See our special report on “The 404 Debate.”
While Section 404 of the Sarbanes-Oxley Act has helped boost investor confidence in the U.S. capital markets, there could be improvements in disclosure and in the internal-controls assessment and reporting regime, panelists stated during the fourth panel at the Securities and Exchange Commission/Public Company Accounting Oversight Board roundtable on Section 404 of Sarbanes-Oxley.
A number of panelists suggested that the testing cycle of noncritical controls should be lengthened or rotated to avoid repeated annual testing of low-level controls. Speakers who supported that idea included Monte Redman, chief financial officer of Astoria Financial Corp.; Karen Hastie Williams, director of Chubb Corp. and SunTrust Bank; and Robert Pozen, chairman of MFS Investment Management.
The alternative system could entail an annual focus on entity-level controls over financial reporting and fraud issues while giving an auditor discretion when a company has demonstrated strong controls. Williams noted that the audit committees on which she serves receive information from internal auditors that helps discover any problems at an early stage, without adding another layer of review.
Improvements could be made in the disclosure of financial information and material weaknesses as well, panelists said. Gregory Jonas, managing director of the accounting specialists group at Moody’s Investors Service, believes the markets understand generally what a material weakness is; however, there could be specific improvements. “We need to turn up the noise on controls that prevent and detect fraudulent financial reporting,” he said. “This is the critical area [that] would give us more comfort to know folks are really working at these fraud-related controls.”

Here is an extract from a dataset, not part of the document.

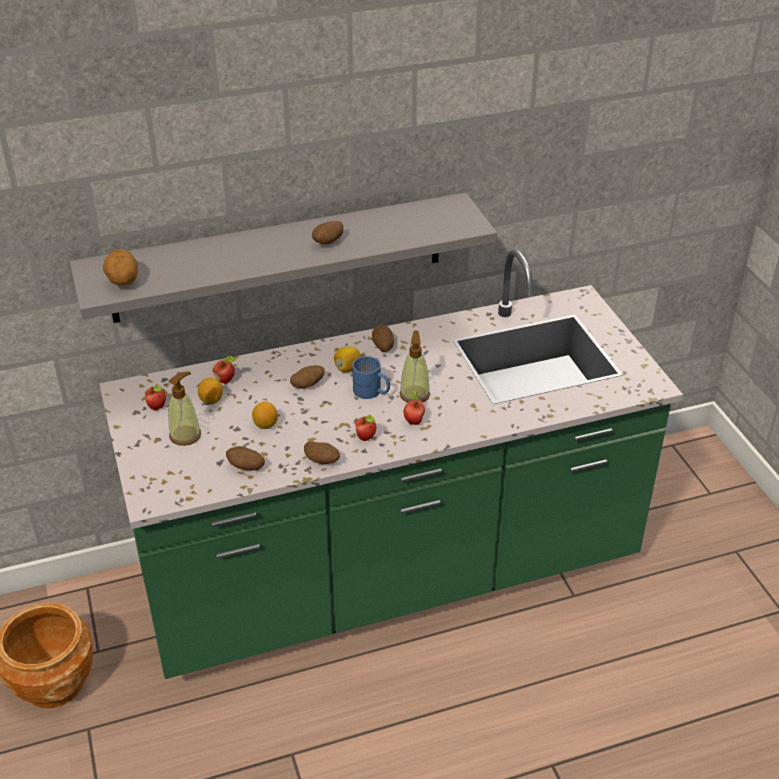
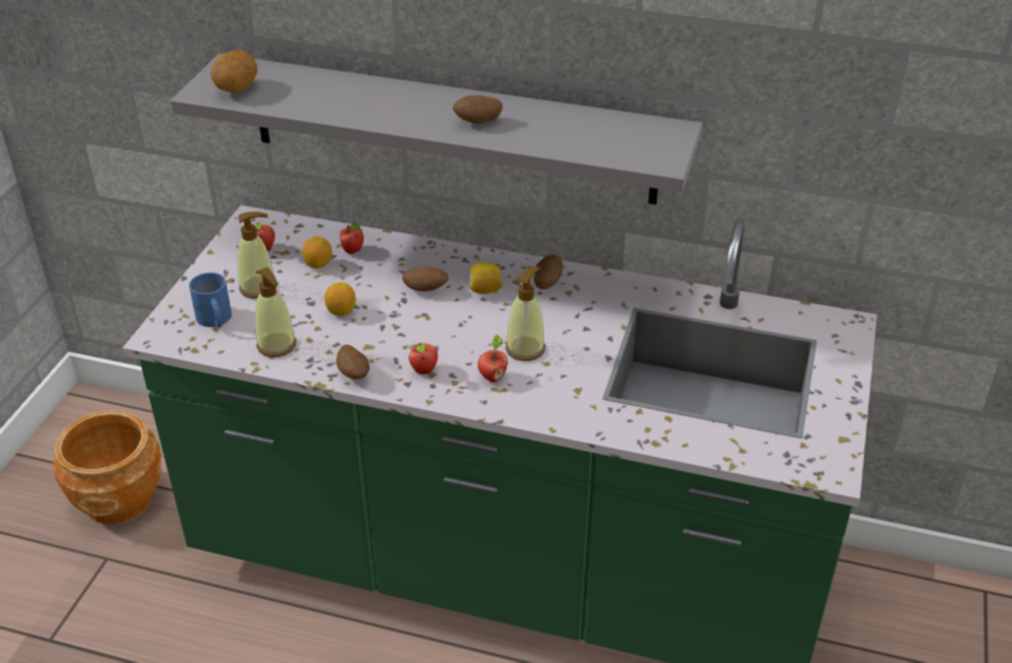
camera: 35 degrees right, 0 degrees up
(246, 467) = (276, 345): potato -> soap dispenser
(371, 392) = (482, 326): blue mug -> blue mug (214, 320)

Second, disclosures have become backward-looking rather than forward-looking: major problems usually have occurred before a material weakness is reported. “We’re saying the patient had a heart attack and, by the way, had high blood pressure,” said Jonas. “I hope we can become increasingly focused on preventative controls.”
Moderators also questioned the impact of Section 404 on the competitiveness of the U.S. capital markets.
Noreen Culhane, executive vice president of the New York Stock Exchange Group’s global corporate client group, cited exchange listing activity at the Alternative Investment Market (AIM) of the London Stock Market as anecdotal evidence that companies are choosing not to comply with the U.S. regulatory system or face the litigious environment in the United States. “The real issue here is not within the U.S. markets but the U.S. markets as an entity,” said Culhane. “There are 1,500 companies listed on AIM; one-third that listed there in 2005 are non-U.K. companies.” (Editor’s note: Based on reporting following the roundtable, of the 519 companies that joined AIM last year, 120 were non-U.K. companies, according to AIM’s parent company, the London Stock Exchange.)
The globalization of capital is a change for the U.S. markets. “You want to see the signs and take action before the patient is dead,” said Culhane. While there are benefits to being a corporate issuer registered in the United States, including a significant valuation premium, “costs have to be better aligned to redirect that flow of money back to the U.S. capital markets,” she said.
Peter Lyons, a partner at Shearman & Sterling, stated that his clients did not favor the officers’ certification requirement of Sarbanes-Oxley, but “we didn’t see them vote with their feet until they saw the barrel of 404.”
Pozen noted that issuers in the United Kingdom also have financial reporting obligations, but many are guidelines. There might be an optimal mix of rules and guidelines for reporting obligations, he suggested.
The internal-controls provision has improved investor confidence since the accounting scandals and the Internet investment boom, panelists noted. The reduction in reported material weaknesses and the markets’ calm reaction to those events indicate that the provision has helped investor confidence, observed Culhane.
Investors know that management and auditors take Sarbanes-Oxley seriously, noted Williams. Going forward, investors will see that the legislation has become institutionalized within companies, she said.
Speaking from the investor perspective, Michael McConnell, managing director of Shamrock Capital Advisors, cited the preliminary benefits investors are witnessing, include enhanced transparency, improved corporate governance, and better business processes and financial statements. Those improvements can be noted in the higher market multiples compared with three years ago, which indicate a lowering cost of capital, said McConnell.